Outside of CAA, one thing that redeemed my scholarly experience last week was going to the Thierry de Duve seminar at the Mackey/Schindler house on Saturday afternoon. I had a raging headache, but de Duve is so clear and concise I managed to follow everything he had to say. I'd gladly come to the rest of the seminar if I could, but I have too many deadlines coming up and I'm broke (I just discovered that street cleaning parking tickets went up to $68, wow!).
 If you have the time, each session is $20, and only $10 if you're a friend of the MAK center, plus if you buy the entire series before 03/12 it is deeply discounted. You're going to learn a lot about Duchamp, and de Duve is a super nice man who's not intimidating at all, so all questions are always welcome (and answered). Just make sure they're not too long-winded.

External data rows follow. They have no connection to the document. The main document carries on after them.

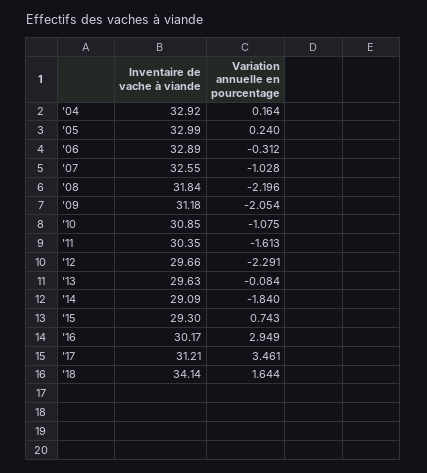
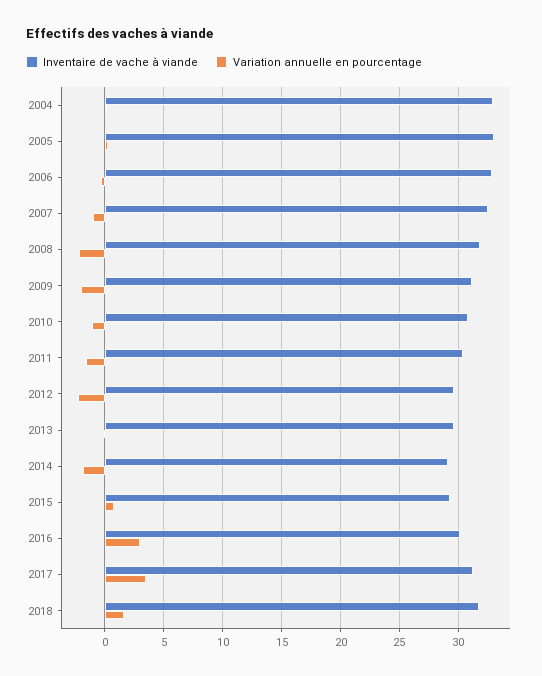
  {
    "Inventaire de vache à viande": {
      "'04": 32.92,
      "'05": 32.99,
      "'06": 32.89,
      "'07": 32.55,
      "'08": 31.84,
      "'09": 31.18,
      "'10": 30.85,
      "'11": 30.35,
      "'12": 29.66,
      "'13": 29.63,
      "'14": 29.09,
      "'15": 29.3,
      "'16": 30.17,
      "'17": 31.21,
-     "'18": 34.14
+     "'18": 32
    },
    "Variation annuelle en pourcentage": {
      "'04": 0.164,
      "'05": 0.24,
      "'06": -0.312,
      "'07": -1.028,
      "'08": -2.196,
      "'09": -2.054,
      "'10": -1.075,
      "'11": -1.613,
      "'12": -2.291,
      "'13": -0.084,
      "'14": -1.84,
      "'15": 0.743,
      "'16": 2.949,
      "'17": 3.461,
      "'18": 1.644
    }
  }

And lastly, what about this back ache I mentioned in the post title? Well, after 3 car accidents between 2007 and 2009, I have semi-chronic back pain that become worse after a prolonged seating position. So now you know. Can hardly move this week, so my art activities are severely curtailed until I can resume driving. More posting later, hopefully.

2 comments:

Anuradha said...

Unfortunately it is now pretty much impossible to get into a doctoral program in the History of Art because the faculty will only admit those candidates who won't ask questions or counter points but will instead provide unpaid and uncomplaining research, labor that the professors will then co-opt wholesale rather than do their own work. Grad students are just the symptom, not the cause.

Frenchy but Chic! said...

I hear you, and this situation isn't new whatsoever - as far as I remember it was the same when I was a graduate student, and it was probably worse before that. I basically shot my own academic career in the foot when I decided to do my dissertation on Mike Kelley and had to find a supervisor far outside from my own faculty, which also meant waving goodbye to any kind of financial aid from my university. But maybe graduate students could use the CAA Conference to present papers about what truly interest them, and try to look for methodologies outside of what they're being force-fed at school?